Objetivo y ámbito del proyecto de ley
El Proyecto de Ley número 116 de 2025, presentado ante el Senado de la República, tiene como propósito principal fortalecer la gestión social mediante la utilización eficiente de los bienes administrados por la Sociedad de Activos Especiales (SAE). La iniciativa busca facultar a esta entidad para reservar una parte de dichos activos y destinarlos a programas y proyectos sociales de amplio alcance, incluyendo la primera infancia, la salud pública, la educación, la cultura, el deporte, el ecoturismo, y la atención a grupos vulnerables, como víctimas de violencia de género y adultos mayores, así como la gestión del riesgo y la vivienda de interés prioritario.
En cuanto a su trámite legislativo, el proyecto se encuentra en etapa inicial tras su radicación en el Senado, a la espera de ser asignado a las comisiones correspondientes para su estudio y debate. Posteriormente, deberá pasar por las discusiones en plenaria y, de ser aprobado, avanzar a la conciliación y sanción presidencial conforme a los procesos establecidos en el reglamento del Congreso.
Contexto y problemática que aborda el proyecto
La propuesta surge en un contexto donde la administración y disposición de los activos bajo custodia de la SAE presentan oportunidades para potenciar su impacto social. La SAE, encargada de la gestión de bienes provenientes de procesos judiciales, ha acumulado un patrimonio significativo que, según los promotores del proyecto, puede ser utilizado de manera más estratégica y socialmente responsable.
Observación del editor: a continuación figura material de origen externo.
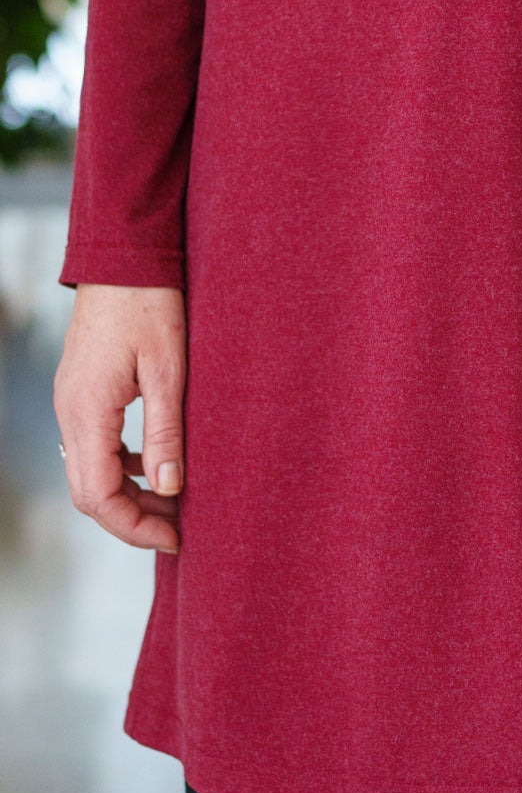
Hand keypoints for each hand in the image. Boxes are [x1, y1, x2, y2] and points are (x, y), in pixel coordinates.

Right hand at [53, 284, 186, 552]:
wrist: (124, 256)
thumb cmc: (151, 304)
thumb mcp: (169, 370)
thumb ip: (167, 432)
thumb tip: (171, 488)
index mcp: (87, 413)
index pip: (97, 497)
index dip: (134, 526)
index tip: (177, 536)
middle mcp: (70, 413)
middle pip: (89, 492)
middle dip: (132, 518)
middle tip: (179, 527)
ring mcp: (72, 402)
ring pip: (90, 471)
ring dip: (129, 493)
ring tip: (176, 500)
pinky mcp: (83, 392)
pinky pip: (96, 445)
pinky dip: (124, 465)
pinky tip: (159, 462)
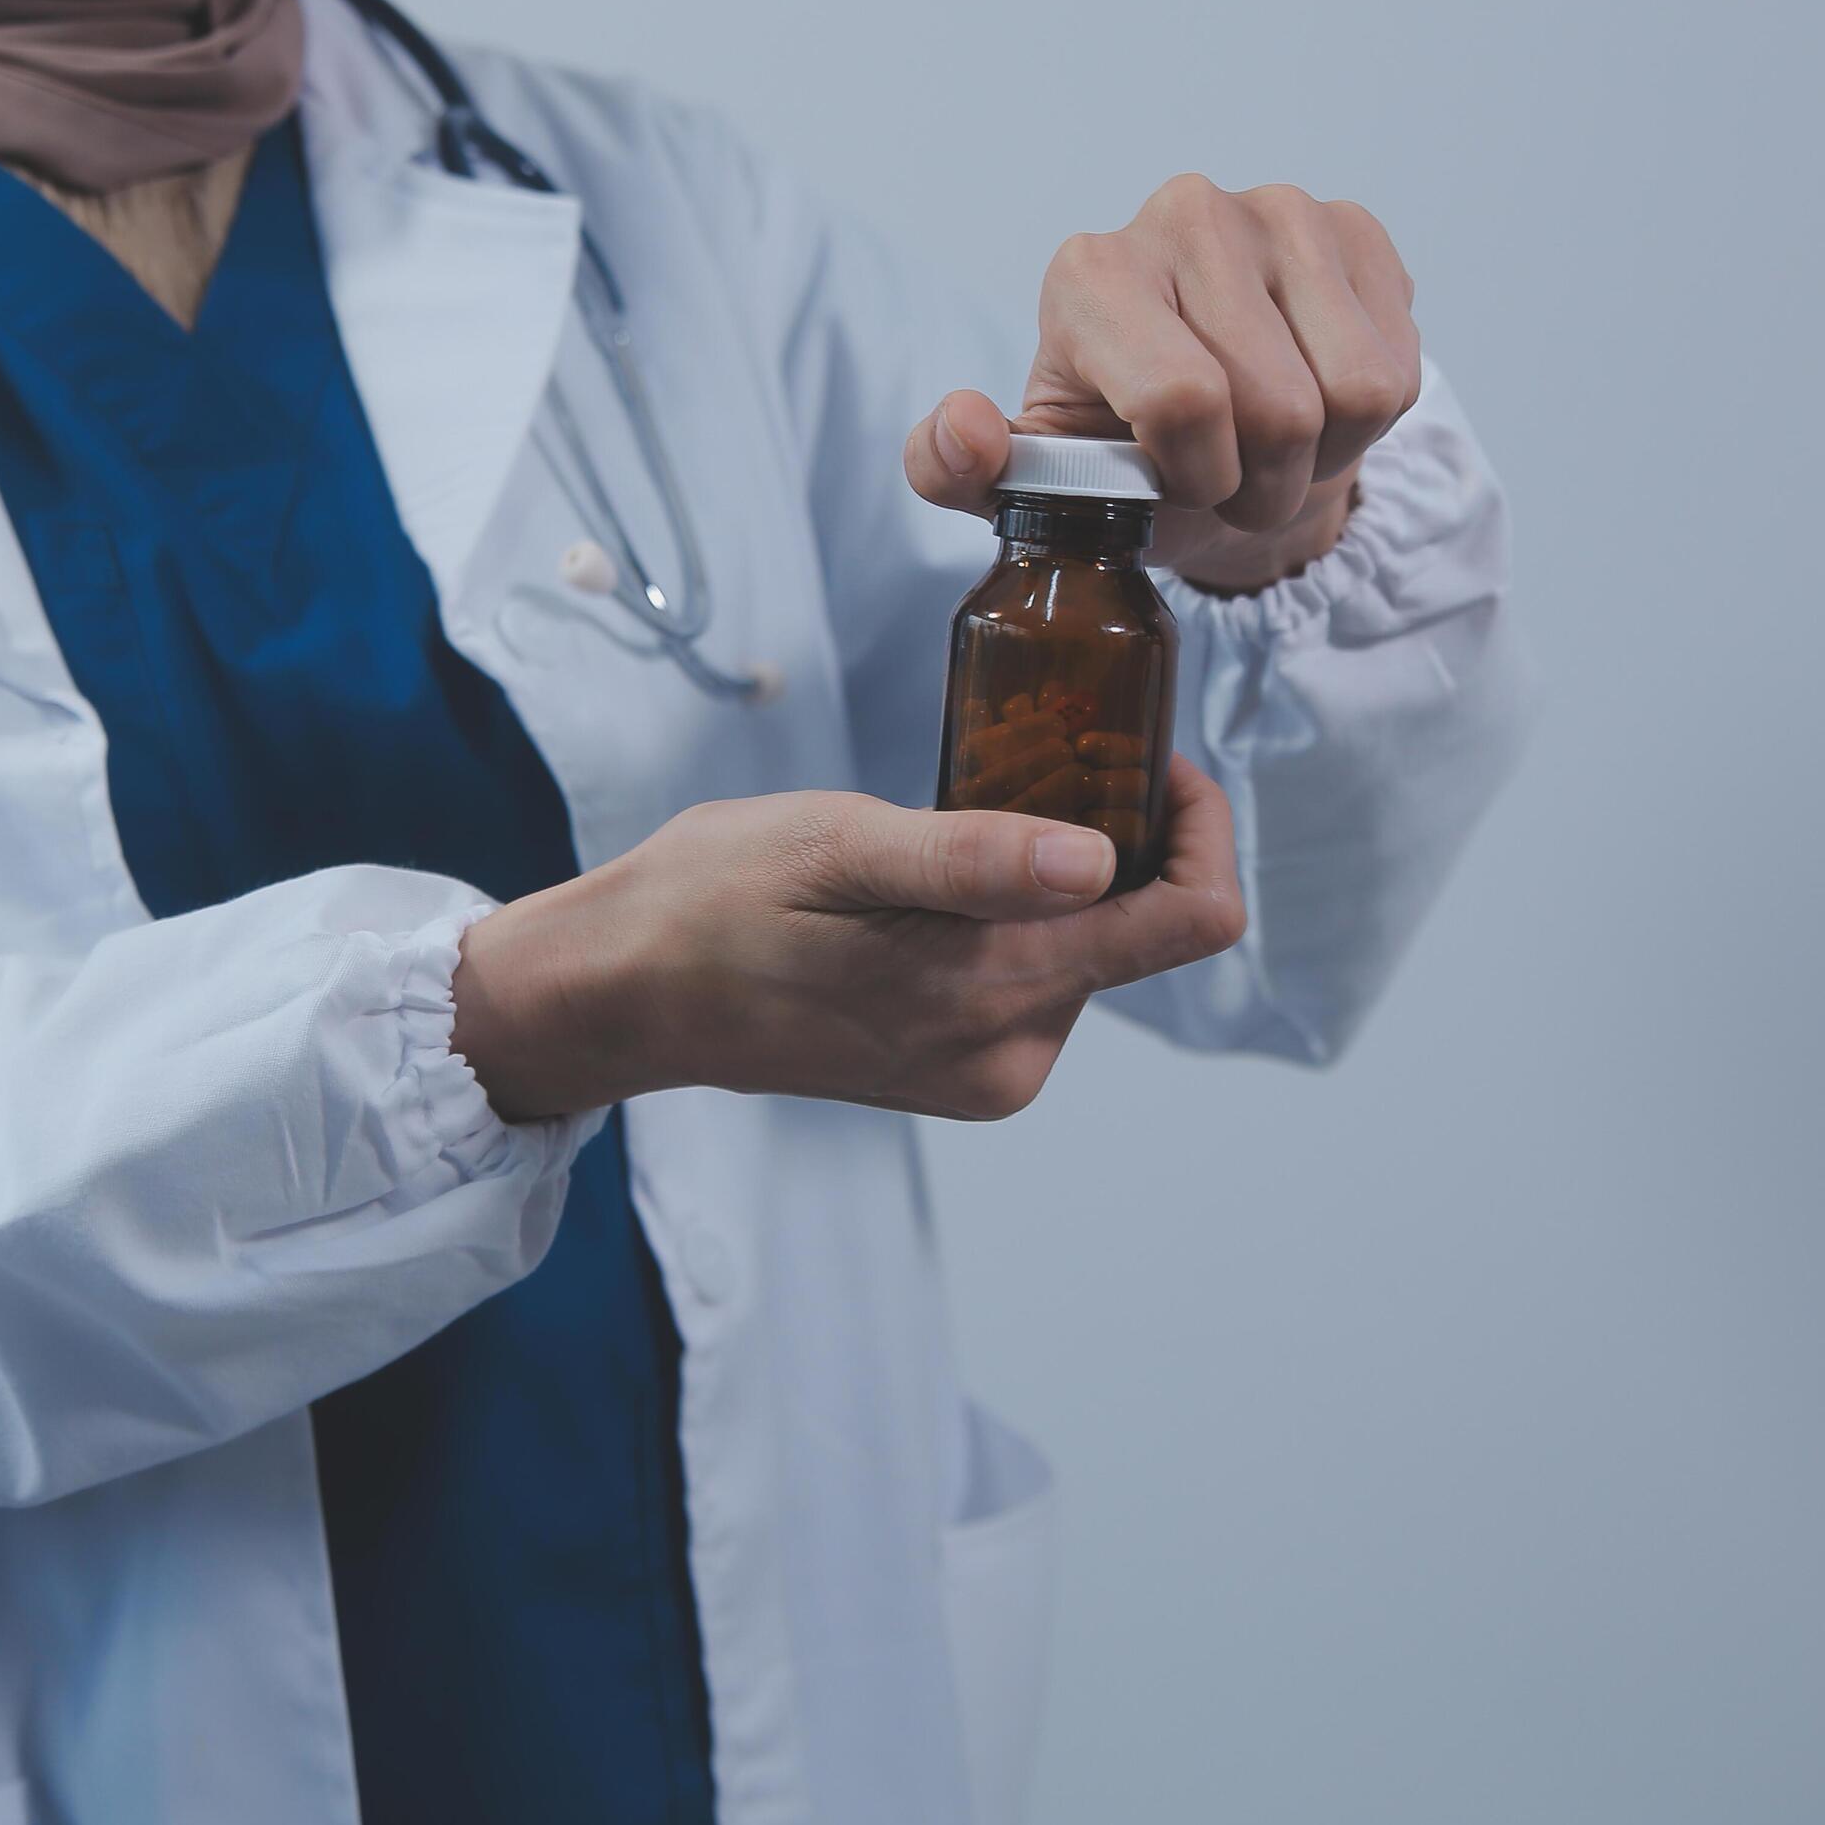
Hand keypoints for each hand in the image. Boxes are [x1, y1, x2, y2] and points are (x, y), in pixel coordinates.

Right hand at [452, 759, 1245, 1121]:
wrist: (626, 994)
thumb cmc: (712, 901)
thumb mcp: (835, 845)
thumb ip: (972, 859)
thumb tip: (1098, 864)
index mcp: (996, 993)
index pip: (1192, 920)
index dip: (1198, 822)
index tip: (1143, 752)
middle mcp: (1012, 1051)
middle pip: (1145, 926)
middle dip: (1113, 835)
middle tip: (1022, 761)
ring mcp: (989, 1071)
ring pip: (1090, 947)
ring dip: (1056, 877)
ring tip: (953, 825)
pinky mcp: (964, 1073)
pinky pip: (1037, 978)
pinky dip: (1015, 918)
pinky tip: (936, 885)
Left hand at [906, 177, 1419, 593]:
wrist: (1216, 421)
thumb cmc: (1121, 452)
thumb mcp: (1031, 481)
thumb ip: (956, 470)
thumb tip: (965, 427)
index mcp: (1088, 272)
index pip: (1184, 397)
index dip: (1199, 476)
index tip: (1177, 486)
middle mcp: (1181, 214)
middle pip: (1277, 408)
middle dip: (1262, 481)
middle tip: (1231, 477)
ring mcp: (1277, 208)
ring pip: (1354, 391)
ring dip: (1320, 455)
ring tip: (1272, 443)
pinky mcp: (1353, 224)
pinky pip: (1400, 365)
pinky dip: (1367, 417)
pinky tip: (1316, 393)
La iniciativa responde a la necesidad de canalizar recursos y bienes hacia sectores priorizados que requieren inversión y fortalecimiento, como la primera infancia, la salud, la educación y la atención a poblaciones vulnerables.
Contenido clave y medidas propuestas
El proyecto establece que la SAE podrá reservar una partida específica de los bienes que administra para destinarlos a programas sociales previamente definidos. Entre los sectores beneficiarios se incluyen:
- Atención integral a la primera infancia y jardines infantiles públicos.
- Programas de salud, recreación, cultura y deporte.
- Proyectos de ecoturismo y educación.
- Infraestructura de acueductos y hogares geriátricos.
- Casas de refugio para víctimas de violencia de género.
- Gestión del riesgo y vivienda de interés prioritario.
Además, el proyecto contempla la expedición de otras disposiciones orientadas a facilitar la implementación de esta reserva de bienes y garantizar la transparencia en su administración.
Debate y posiciones de los actores involucrados
Aunque el proyecto aún se encuentra en sus primeras fases, diversos actores del ámbito legislativo y social han empezado a manifestar opiniones. Algunos congresistas destacan la importancia de aprovechar los activos de la SAE para atender necesidades sociales urgentes, resaltando que esta medida podría fortalecer la inversión pública en sectores vulnerables sin afectar el presupuesto nacional.
Por otro lado, algunos expertos y sectores críticos advierten sobre la necesidad de establecer mecanismos claros de control y transparencia para evitar posibles desviaciones en la administración de los bienes reservados. También plantean interrogantes sobre el impacto fiscal y la viabilidad operativa de la medida.
Comparación con legislaciones similares
En otros países, la utilización de activos provenientes de procesos judiciales o patrimonios estatales para fines sociales ha sido objeto de normativas específicas. Por ejemplo, en ciertas jurisdicciones se han creado fondos especiales para la atención de poblaciones vulnerables o para proyectos de desarrollo social, administrados bajo estrictos controles estatales. La propuesta colombiana se alinea con estas tendencias, aunque destaca por su enfoque integral y multisectorial, abarcando desde la primera infancia hasta la vivienda de interés prioritario.
Este proyecto representa una iniciativa legislativa orientada a optimizar recursos estatales para beneficio social, que actualmente avanza en el proceso legislativo en el Senado y será objeto de análisis detallado en próximas sesiones. Su aprobación podría marcar un precedente en la gestión y destino de los activos estatales, promoviendo un mayor impacto social y contribuyendo al bienestar de las comunidades más vulnerables del país.